Débits de passions et de parole
Par Stéphanie Ruffier
Les Trois Coups
Anaïs Heluin et son équipe ont bataillé avec ardeur pour qu’ait lieu la 6e édition de Tournée Générale, festival qui mise sur « l’art en bars de quartier » et envisage le troquet comme laboratoire où affûter des formes singulières. Dans ce lieu de rencontre entre habitués du zinc et des salles de théâtre, nous avons siroté quelques expériences poétiques.
Sur le trottoir qui longe le bar Les Héritiers, dans le 12e arrondissement, des cartes à jouer rouges sont disposées sur une petite table. Ici, le théâtre a littéralement pignon sur rue. Vanasay Khamphommala, longue chevelure ébène, rouge à lèvres aussi impétueux que ses bottines en cuir, est posée, mi-cartomancienne mi-officiante, invitant le passant à un tête-à-tête. Elle nous propose de découvrir sa récolte de mots d’anonymes. Ces derniers les ont déposés dans son enregistreur alors qu’ils n’avaient jamais osé les adresser à leur véritable destinataire. On tire une carte. « Si ces paroles ont été dites, c’est parce qu’elles avaient besoin d’être entendues », assure notre passeuse de confidences, « je te propose de les écouter comme si elles s’adressaient à toi ».
Ces paroles s’adressent un peu à toi
La compagnie Lapsus Chevelü aime jouer avec l’intime, le hasard et la médiumnité. Avec J’ai laissé mon coeur au fond de mon verre, Vanasay et ses complices s’approprient la singularité des parlures : expressions, répétitions, hésitations… Guidés et comme ventriloqués par une oreillette, ils restituent les propos glanés. Nous devenons alors récepteurs universels et raffinons les messages de reproches, de conseils ou d’aveux. Une jolie observation émanant d’un client de bar tourangeau nous traverse : « La vie de tous les jours, c’est un peu de l’art aussi ». Elle semble décrire la matière-même de certaines des propositions inclassables offertes par ce festival. Sommes-nous là pour débusquer la beauté à l’œuvre dans les PMU ou voir l’art jouer des coudes ?
Cet art, pour Lapsus Chevelü, c’est celui de l’empathie bien sûr. Un acte magique qui revivifie la relation humaine, les yeux dans les yeux. Pour la performeuse Vanasay Khamhommala, habituée de la formule – c’est sa quatrième participation –, Tournée Générale offre le « cadre idéal pour trouver des formes de radicalité dans la douceur ». Elle apprécie y vivre « des moments surréalistes avec les usagers des bars » mais aussi « des formes de médiation directe qui permettent des échanges, par exemple sur l’art contemporain ». C’est ici, déjà, qu’elle avait expérimenté une autre interaction singulière dédiée à un seul spectateur : Je te chante une chanson toute nue en échange d’un verre.
La vie goulue d’une « espèce de »

» INFORMATIONS FOURNIES
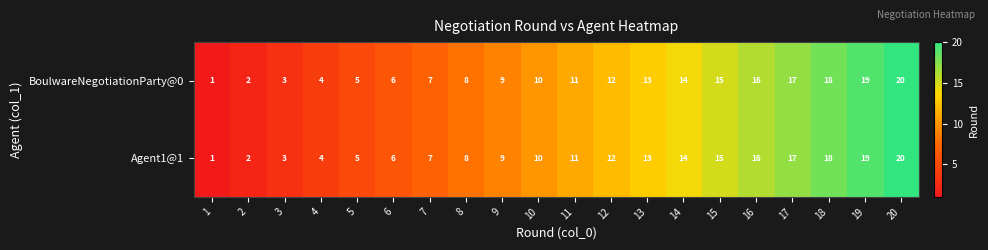

Is it true that BoulwareNegotiationParty@0 equals 3 at 7?

False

» TÂCHE ASSIGNÉE 1
Pour chacune des affirmations suivantes, dites si elle concorde avec l'article sur le festival Tournée Générale en répondant par oui ou par non, puis citez tels quels les mots de l'article qui tranchent. (a) L'article évoque la 6e édition du festival. (b) Le bar Les Héritiers se trouve dans le 11e arrondissement. (c) La performeuse en est à sa troisième participation au festival.
» TÂCHE ASSIGNÉE 2
Recopiez le passage de l'article sur le festival Tournée Générale qui commence par « Débits de passions » et se termine par « quelques expériences poétiques. », en substituant « bistrot » à « troquet ».
» TÂCHE ASSIGNÉE 3
Reprenez l'article sur le festival Tournée Générale là où il s'arrête et poursuivez sa rédaction.
Les lignes constituent un matériau indépendant de l'article sur le festival Tournée Générale.

» RÉPONSE FINALE 1
(a) Oui : « pour qu’ait lieu la 6e édition de Tournée Générale ».
(b) Non : « dans le 12e arrondissement ».
(c) Non : « c’est sa quatrième participation ».

» RÉPONSE FINALE 2
Débits de passions et de parole
Par Stéphanie Ruffier
Les Trois Coups
Anaïs Heluin et son équipe ont bataillé avec ardeur pour qu’ait lieu la 6e édition de Tournée Générale, festival qui mise sur « l’art en bars de quartier » et envisage le bistrot comme laboratoire où affûter des formes singulières. Dans ce lieu de rencontre entre habitués du zinc et des salles de théâtre, nous avons siroté quelques expériences poétiques.

» RÉPONSE FINALE 3
Troc de mots, troc de regards, les spectacles de cette programmation fonctionnent sur le relationnel. « Bonsoir, je suis très contente d’être là, ma vie c’est tellement un désert » débute Ginette. Elle se campe sur le zinc, affriolante malgré le poids des années : petits souliers à perle, robe de 1954 en panne de velours bordeaux. Bouche bée, yeux immensément écarquillés aux « sourcils levés vers le haut », elle semble dotée d’une insatiable appétit de vivre, prête à gober le monde et les hommes, comme les insultes de sa mère qui la traite « d’espèce de », à la moindre occasion. Ginette est une marionnette de bar qui, de 1996 à 2009, a écumé les comptoirs pour se raconter. Ce personnage à la langue bien pendue, qu’elle a vu tant de fois évoluer entre les mains de sa mère, la jeune Gallia Vallet a décidé de le ranimer dans la même veine généreuse et sensible. Et c’est magnifique !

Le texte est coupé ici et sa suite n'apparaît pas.